In the real world, the Supreme Court’s principle responsibility is to decide which laws are “duly constituted” and which laws are not “duly constituted”, forcing the Court to declare them “unconstitutional”.
If the president understood anything about Constitutional Law, he would understand that NO law is “duly constituted” until it survives a Supreme Court challenge. Until that point, it is simply an “unchallenged” law.
The president wasn’t reminding conservative commentators — he was attempting to influence the Supreme Court. In the real world, that is illegal. In Fantasyworld, “illegal” means “a sick bird”.
Unless the perpetrator is a Republican.
Obama, Obama, Obama. I am starting to feel like a one-trick pony. There are so many things going on in the world that we could be looking at, but in the end, they all trace back to the same place — Obama.
It is as if Obama’s election unlocked some kind of special place in the minds of his supporters where Fantasyworld and the real world become indistinguishable.
Fantasyworld is the place where Obama has proved his eligibility to hold his office. Fantasyworld is the place where asking to see the president’s educational transcripts is evidence of racism.
Fantasyworld is the place where the oceans stopped rising and the planet began to heal. It is the place where increasing America’s available supply of oil will have no effect on the price of gasoline, but where increasing Saudi output will.
“When huge quantities of oil are floated in international market, other oil producing nations would be compelled to reduce oil prices so as not to lose their traditional markets.”
Except in Fantasyworld, of course.

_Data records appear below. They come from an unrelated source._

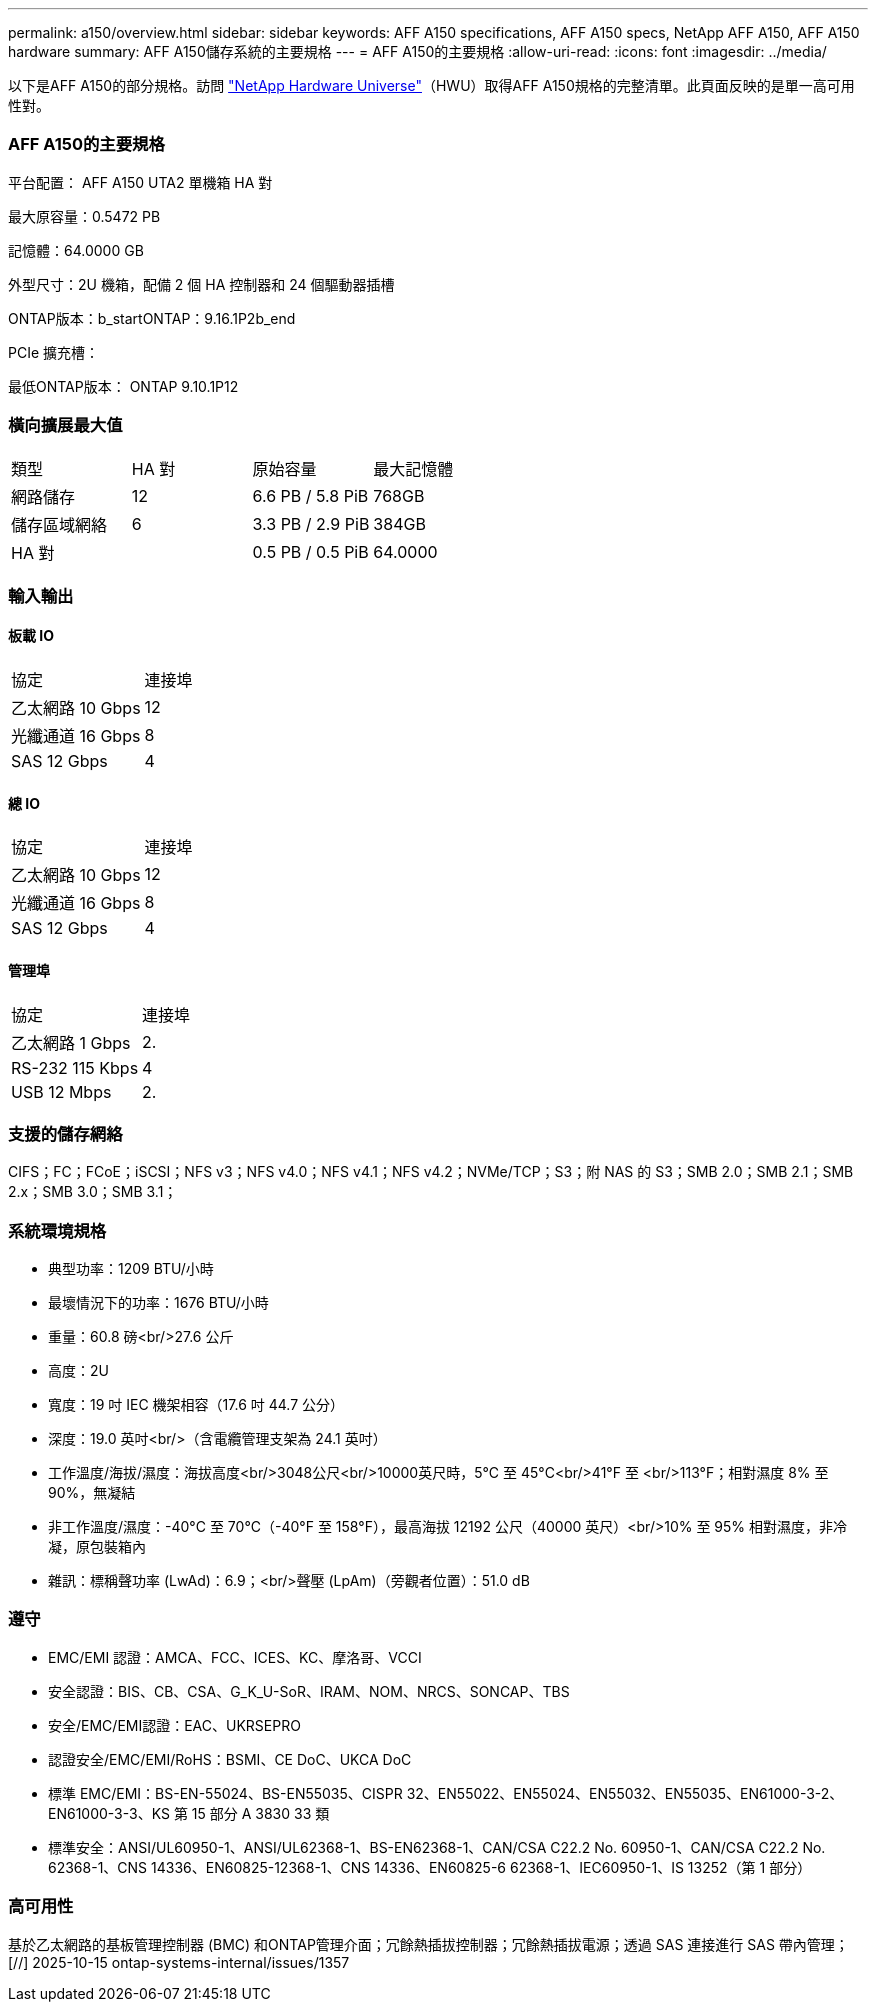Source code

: ---
permalink: a150/overview.html 
sidebar: sidebar 
keywords: AFF A150 specifications, AFF A150 specs, NetApp AFF A150, AFF A150 hardware 
summary: AFF A150儲存系統的主要規格 
---
= AFF A150的主要規格
:allow-uri-read: 
:icons: font
:imagesdir: ../media/


[role="lead"]
以下是AFF A150的部分規格。訪問 https://hwu.netapp.com["NetApp Hardware Universe"^]（HWU）取得AFF A150規格的完整清單。此頁面反映的是單一高可用性對。



=== AFF A150的主要規格

平台配置： AFF A150 UTA2 單機箱 HA 對

最大原容量：0.5472 PB

記憶體：64.0000 GB

外型尺寸：2U 機箱，配備 2 個 HA 控制器和 24 個驅動器插槽

ONTAP版本：b_startONTAP：9.16.1P2b_end

PCIe 擴充槽：

最低ONTAP版本： ONTAP 9.10.1P12



=== 橫向擴展最大值

|===


| 類型 | HA 對 | 原始容量 | 最大記憶體 


| 網路儲存 | 12 | 6.6 PB / 5.8 PiB | 768GB 


| 儲存區域網絡 | 6 | 3.3 PB / 2.9 PiB | 384GB 


| HA 對 |  | 0.5 PB / 0.5 PiB | 64.0000 
|===


=== 輸入輸出



==== 板載 IO

|===


| 協定 | 連接埠 


| 乙太網路 10 Gbps | 12 


| 光纖通道 16 Gbps | 8 


| SAS 12 Gbps | 4 
|===


==== 總 IO

|===


| 協定 | 連接埠 


| 乙太網路 10 Gbps | 12 


| 光纖通道 16 Gbps | 8 


| SAS 12 Gbps | 4 
|===


==== 管理埠

|===


| 協定 | 連接埠 


| 乙太網路 1 Gbps | 2. 


| RS-232 115 Kbps | 4 


| USB 12 Mbps | 2. 
|===


=== 支援的儲存網絡

CIFS；FC；FCoE；iSCSI；NFS v3；NFS v4.0；NFS v4.1；NFS v4.2；NVMe/TCP；S3；附 NAS 的 S3；SMB 2.0；SMB 2.1；SMB 2.x；SMB 3.0；SMB 3.1；



=== 系統環境規格

* 典型功率：1209 BTU/小時
* 最壞情況下的功率：1676 BTU/小時
* 重量：60.8 磅<br/>27.6 公斤
* 高度：2U
* 寬度：19 吋 IEC 機架相容（17.6 吋 44.7 公分）
* 深度：19.0 英吋<br/>（含電纜管理支架為 24.1 英吋）
* 工作溫度/海拔/濕度：海拔高度<br/>3048公尺<br/>10000英尺時，5°C 至 45°C<br/>41°F 至 <br/>113°F；相對濕度 8% 至 90%，無凝結
* 非工作溫度/濕度：-40°C 至 70°C（-40°F 至 158°F），最高海拔 12192 公尺（40000 英尺）<br/>10% 至 95% 相對濕度，非冷凝，原包裝箱內
* 雜訊：標稱聲功率 (LwAd)：6.9；<br/>聲壓 (LpAm)（旁觀者位置）：51.0 dB




=== 遵守

* EMC/EMI 認證：AMCA、FCC、ICES、KC、摩洛哥、VCCI
* 安全認證：BIS、CB、CSA、G_K_U-SoR、IRAM、NOM、NRCS、SONCAP、TBS
* 安全/EMC/EMI認證：EAC、UKRSEPRO
* 認證安全/EMC/EMI/RoHS：BSMI、CE DoC、UKCA DoC
* 標準 EMC/EMI：BS-EN-55024、BS-EN55035、CISPR 32、EN55022、EN55024、EN55032、EN55035、EN61000-3-2、EN61000-3-3、KS 第 15 部分 A 3830 33 類
* 標準安全：ANSI/UL60950-1、ANSI/UL62368-1、BS-EN62368-1、CAN/CSA C22.2 No. 60950-1、CAN/CSA C22.2 No. 62368-1、CNS 14336、EN60825-12368-1、CNS 14336、EN60825-6 62368-1、IEC60950-1、IS 13252（第 1 部分）




=== 高可用性

基於乙太網路的基板管理控制器 (BMC) 和ONTAP管理介面；冗餘熱插拔控制器；冗餘熱插拔電源；透過 SAS 連接進行 SAS 帶內管理；[//] 2025-10-15 ontap-systems-internal/issues/1357
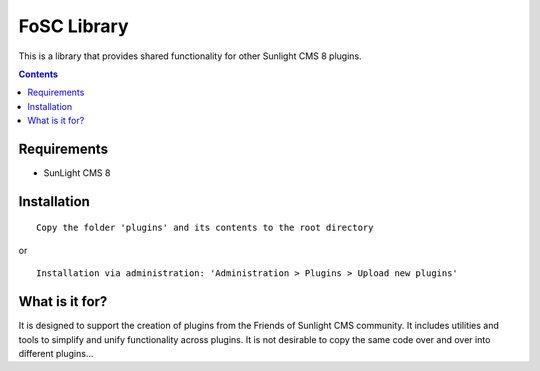 FoSC Library
#########

This is a library that provides shared functionality for other Sunlight CMS 8 plugins.

.. contents::

Requirements
************

- SunLight CMS 8

Installation
************

::

    Copy the folder 'plugins' and its contents to the root directory

or

::

    Installation via administration: 'Administration > Plugins > Upload new plugins'

What is it for?
***************

It is designed to support the creation of plugins from the Friends of Sunlight CMS community. It includes utilities and tools to simplify and unify functionality across plugins. It is not desirable to copy the same code over and over into different plugins...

In Fantasyworld, the Obama administration has taken a principled stand against the use of fossil fuel and Obama is risking his political future by standing against Big Oil.
“President Obama didn’t accept a dime from corporate PACs or federal lobbyists during his presidential campaign,” spokesman Ben LaBolt said.
“He raised $750 million from nearly four million Americans. And since he became president, he rolled back tax breaks and giveaways for the oil and gas industry, spearheaded a G20 agreement to phase out fossil fuel subsidies, and made the largest investment in American history in clean energy incentives.”
In the real world, Obama was the biggest recipient of campaign donations from British Petroleum.
“During his time in the Senate and while running for president, Obama received a total of $77,051 from the oil giant and is the top recipient of BP PAC and individual money over the past 20 years, according to financial disclosure records.”
In Fantasyworld, denying inconvenient truths about one’s political supporters is called “spin.” In the real world, it is called “lying”.
“And for this cause God shall send them strong delusion, that they should believe a lie:” (2 Thessalonians 2:11)
In Fantasyworld, there is no penalty attached to “spinning the truth.” And after three years of Barack Hussein Obama, in the real world, there doesn’t seem to be, either.